USC-San Francisco’s Bixby Center for Global Reproductive Health conducts a multiyear pilot study (of which Planned Parenthood is a key player) and finds–surprise, surprise–that the “complication rates for abortions performed by doctors and by other healthcare providers trained to carry out the procedure” are virtually identical, according to the Times’ editorial (both of which are tiny, of course).

But this is NOT what the study actually demonstrated, as NRLC’s Dr. Randall K. O’Bannon explained in great detail (see “Takeaways from the UCSF Abortion Turnaway Study” ).

The Times’ editorial regurgitated every pro-abortion talking point, all of which we (and others) have debunked at length. To take just one, the ever-present “access” question, aka not enough abortionists and not close enough.
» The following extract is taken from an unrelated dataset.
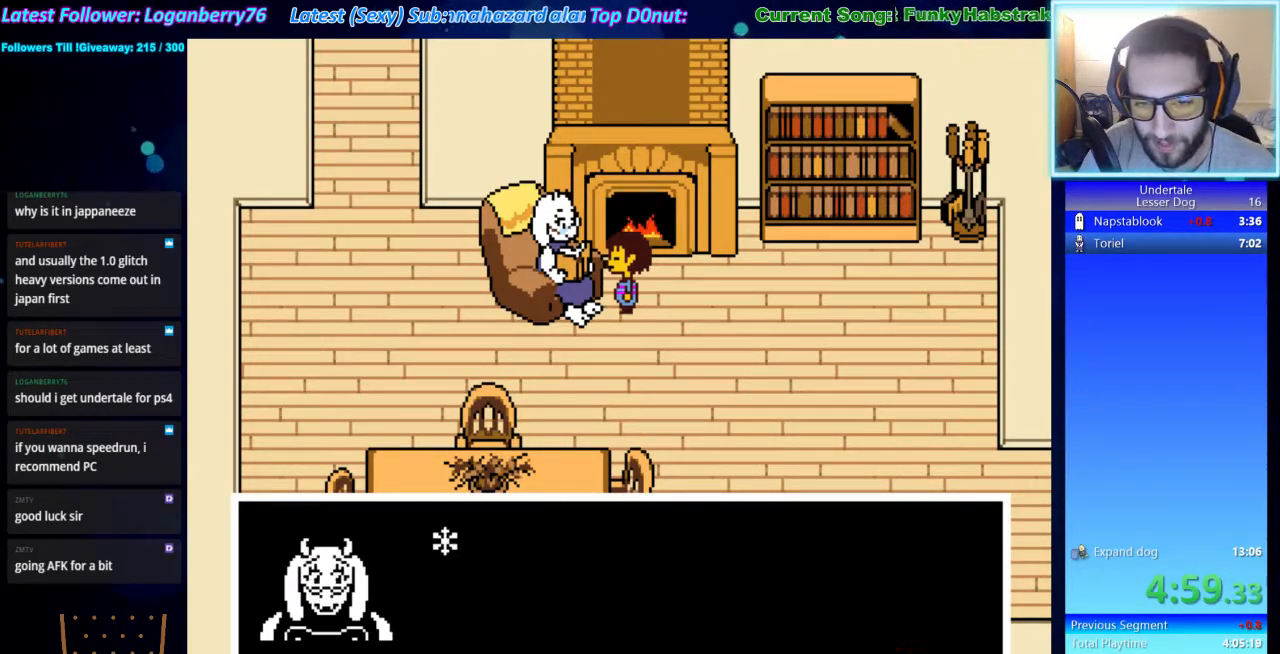
{"keys": [], "events": [[67, "return", "down"], [100, "return", "up"], [100, "x", "down"], [167, "z", "down"], [200, "x", "up"], [200, "z", "up"], [233, "return", "down"], [233, "shift", "down"], [300, "return", "up"], [300, "shift", "up"], [300, "x", "down"], [300, "z", "down"], [400, "x", "up"], [400, "z", "up"], [433, "return", "down"], [433, "shift", "down"], [500, "return", "up"], [500, "shift", "up"]]}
In fact California “has one-third of the nation’s abortion providers and its abortion rate is 27 percent, far higher than the national average,” wrote Margaret A. Bengs in an op-ed for the Daily News. Moreover, “The bill’s advocates claim that because some counties don’t have an abortion provider, women must drive ‘long distances’ to get abortions, but only 1 percent of women live in those counties, according to the [pro-abortion] Guttmacher Institute.”

Etc., etc. etc.

Which illustrates for the gabillionth time, pro-abortionists will say anything to carry the day.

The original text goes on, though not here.